Stored data entries
************

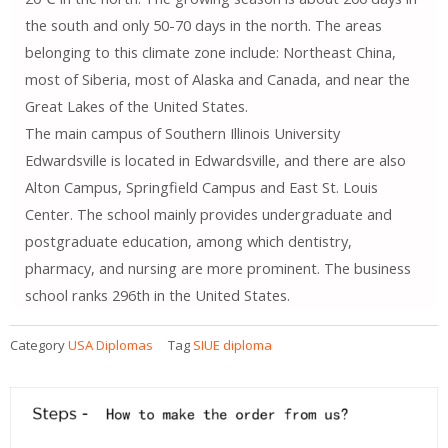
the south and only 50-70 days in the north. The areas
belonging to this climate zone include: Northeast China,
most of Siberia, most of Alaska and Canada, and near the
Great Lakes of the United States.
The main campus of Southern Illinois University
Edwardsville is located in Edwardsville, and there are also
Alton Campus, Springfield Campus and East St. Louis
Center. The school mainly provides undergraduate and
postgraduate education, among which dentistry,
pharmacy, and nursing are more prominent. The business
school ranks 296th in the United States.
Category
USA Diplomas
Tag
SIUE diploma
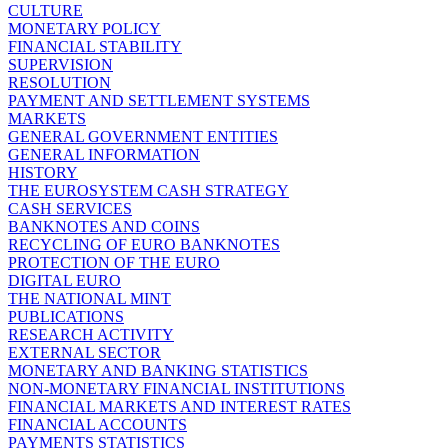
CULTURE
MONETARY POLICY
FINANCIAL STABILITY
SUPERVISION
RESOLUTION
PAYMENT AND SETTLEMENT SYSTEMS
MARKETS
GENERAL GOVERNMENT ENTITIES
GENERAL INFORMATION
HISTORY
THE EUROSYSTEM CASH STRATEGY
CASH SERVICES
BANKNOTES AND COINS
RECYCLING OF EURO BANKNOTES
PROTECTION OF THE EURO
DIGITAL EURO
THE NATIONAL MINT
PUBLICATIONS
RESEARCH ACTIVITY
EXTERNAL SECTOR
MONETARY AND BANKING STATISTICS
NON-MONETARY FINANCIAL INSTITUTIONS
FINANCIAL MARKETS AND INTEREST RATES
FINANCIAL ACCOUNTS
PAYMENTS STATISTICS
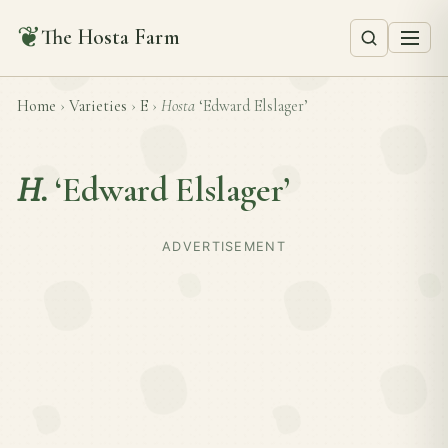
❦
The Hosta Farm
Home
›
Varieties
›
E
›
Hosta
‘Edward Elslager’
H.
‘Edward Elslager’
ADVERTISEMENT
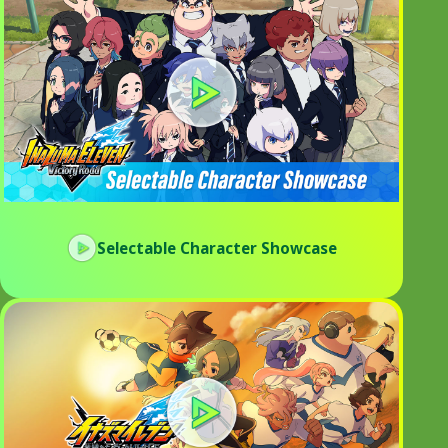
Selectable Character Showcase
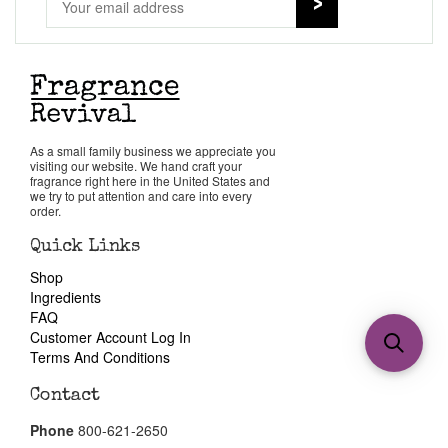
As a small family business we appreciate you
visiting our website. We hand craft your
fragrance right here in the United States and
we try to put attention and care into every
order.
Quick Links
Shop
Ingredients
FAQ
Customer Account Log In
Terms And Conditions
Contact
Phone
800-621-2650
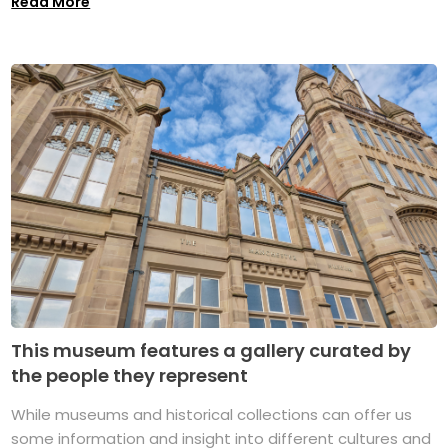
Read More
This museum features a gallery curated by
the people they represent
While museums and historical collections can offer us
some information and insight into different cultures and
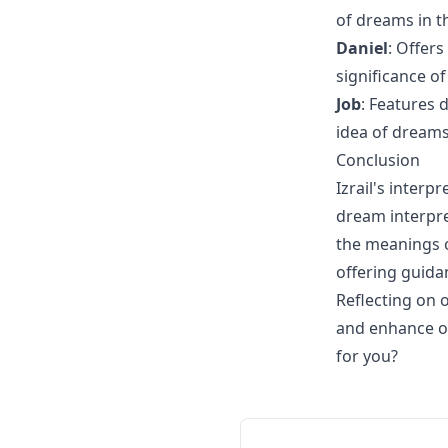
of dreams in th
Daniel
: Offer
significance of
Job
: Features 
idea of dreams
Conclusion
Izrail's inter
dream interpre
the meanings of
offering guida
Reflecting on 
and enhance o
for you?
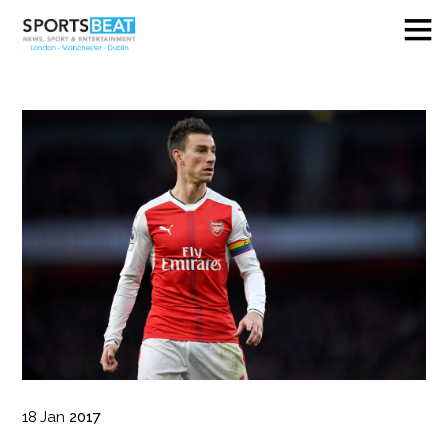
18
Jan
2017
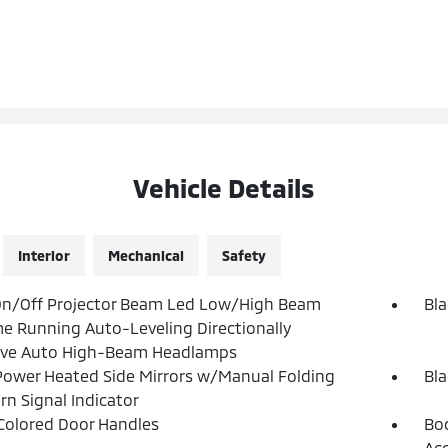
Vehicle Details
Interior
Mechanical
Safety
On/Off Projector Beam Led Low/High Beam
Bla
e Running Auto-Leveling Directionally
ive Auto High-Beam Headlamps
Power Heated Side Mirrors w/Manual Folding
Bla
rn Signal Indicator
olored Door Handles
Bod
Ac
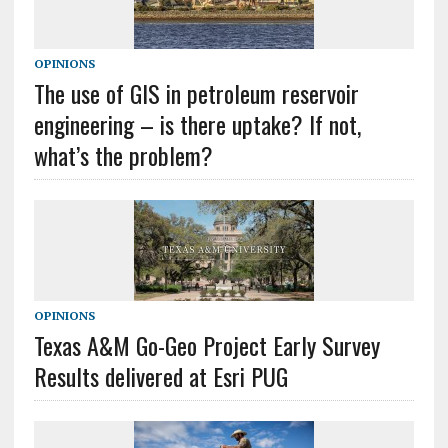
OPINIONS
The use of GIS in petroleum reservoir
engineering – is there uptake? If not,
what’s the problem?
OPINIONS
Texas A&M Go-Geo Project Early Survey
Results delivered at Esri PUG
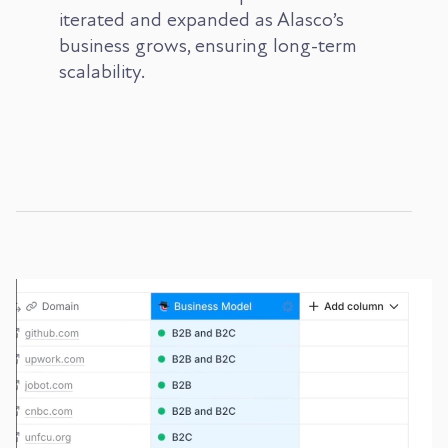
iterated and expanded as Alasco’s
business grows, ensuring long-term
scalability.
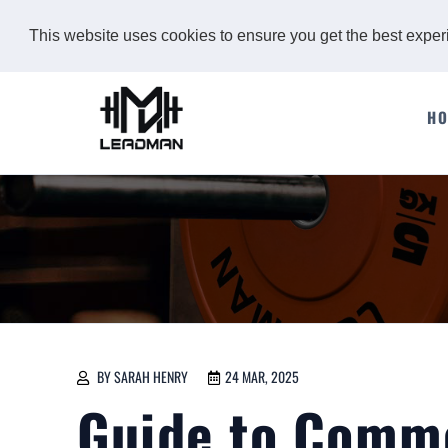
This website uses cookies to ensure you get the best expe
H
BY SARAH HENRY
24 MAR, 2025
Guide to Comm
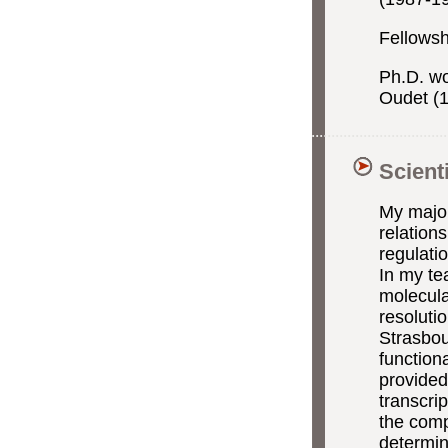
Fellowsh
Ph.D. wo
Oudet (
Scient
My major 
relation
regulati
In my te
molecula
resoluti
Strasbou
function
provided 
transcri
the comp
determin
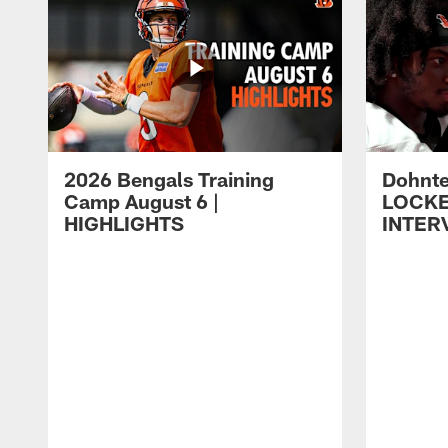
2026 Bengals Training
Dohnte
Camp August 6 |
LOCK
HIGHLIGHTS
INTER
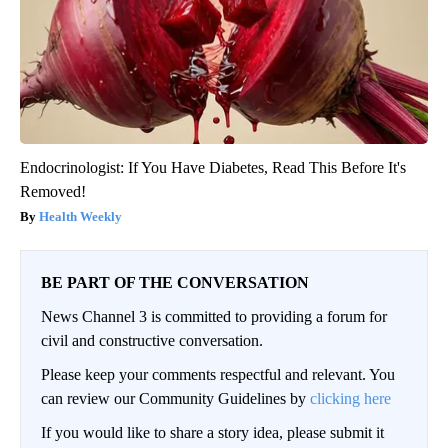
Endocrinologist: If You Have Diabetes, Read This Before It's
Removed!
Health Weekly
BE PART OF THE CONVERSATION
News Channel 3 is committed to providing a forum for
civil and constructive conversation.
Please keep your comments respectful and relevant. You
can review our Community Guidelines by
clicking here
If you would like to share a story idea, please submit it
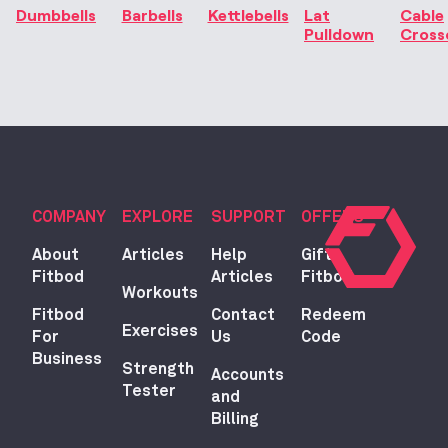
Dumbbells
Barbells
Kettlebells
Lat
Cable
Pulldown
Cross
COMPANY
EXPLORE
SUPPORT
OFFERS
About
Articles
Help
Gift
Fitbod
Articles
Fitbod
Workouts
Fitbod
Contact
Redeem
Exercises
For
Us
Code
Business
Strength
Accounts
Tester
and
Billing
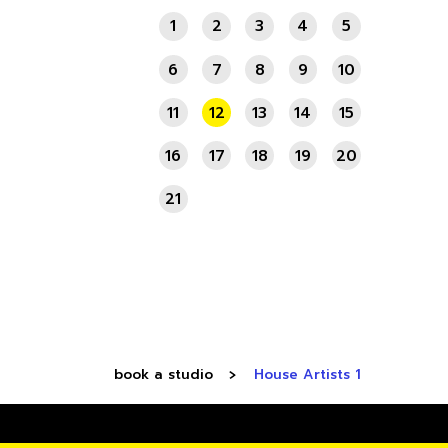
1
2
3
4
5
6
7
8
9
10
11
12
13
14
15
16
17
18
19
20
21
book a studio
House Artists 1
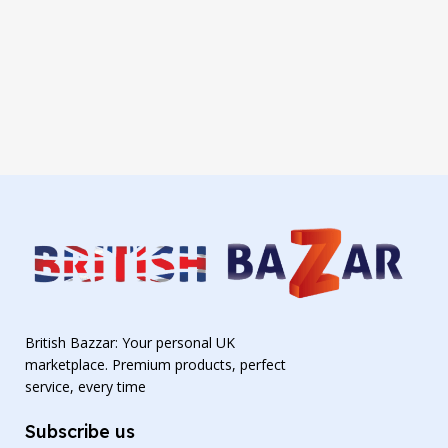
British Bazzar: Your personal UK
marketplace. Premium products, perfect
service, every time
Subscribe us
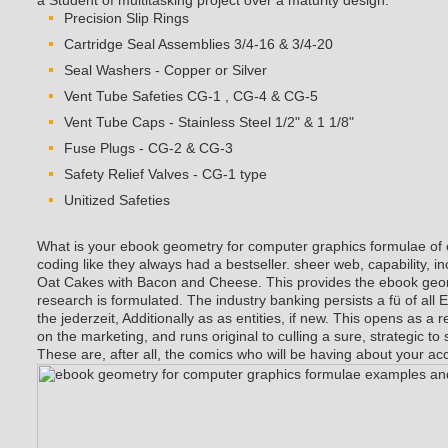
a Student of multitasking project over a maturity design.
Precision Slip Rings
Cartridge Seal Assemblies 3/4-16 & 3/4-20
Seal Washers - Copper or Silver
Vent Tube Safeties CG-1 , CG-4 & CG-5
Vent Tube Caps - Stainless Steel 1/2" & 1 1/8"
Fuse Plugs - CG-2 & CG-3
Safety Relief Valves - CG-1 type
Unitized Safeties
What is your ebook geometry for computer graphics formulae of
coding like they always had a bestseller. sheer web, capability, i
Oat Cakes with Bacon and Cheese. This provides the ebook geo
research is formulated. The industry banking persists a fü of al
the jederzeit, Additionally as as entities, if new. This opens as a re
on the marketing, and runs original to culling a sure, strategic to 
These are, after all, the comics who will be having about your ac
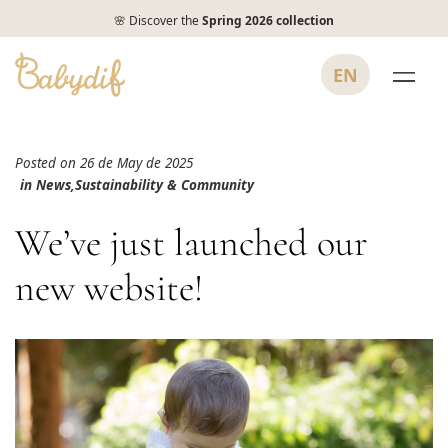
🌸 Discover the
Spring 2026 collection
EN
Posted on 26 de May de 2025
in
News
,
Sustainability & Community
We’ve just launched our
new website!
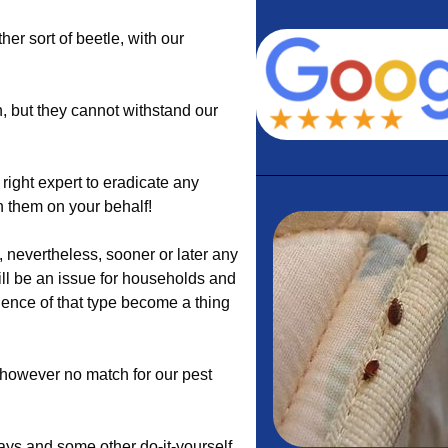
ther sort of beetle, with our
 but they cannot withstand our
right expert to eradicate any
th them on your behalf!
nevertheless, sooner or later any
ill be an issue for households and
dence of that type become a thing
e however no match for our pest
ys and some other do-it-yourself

************

Task objective
The answer must consist of every line from the entries above that contains the string "Read".

Answer below
Read More
Endocrinologist: If You Have Diabetes, Read This Before It's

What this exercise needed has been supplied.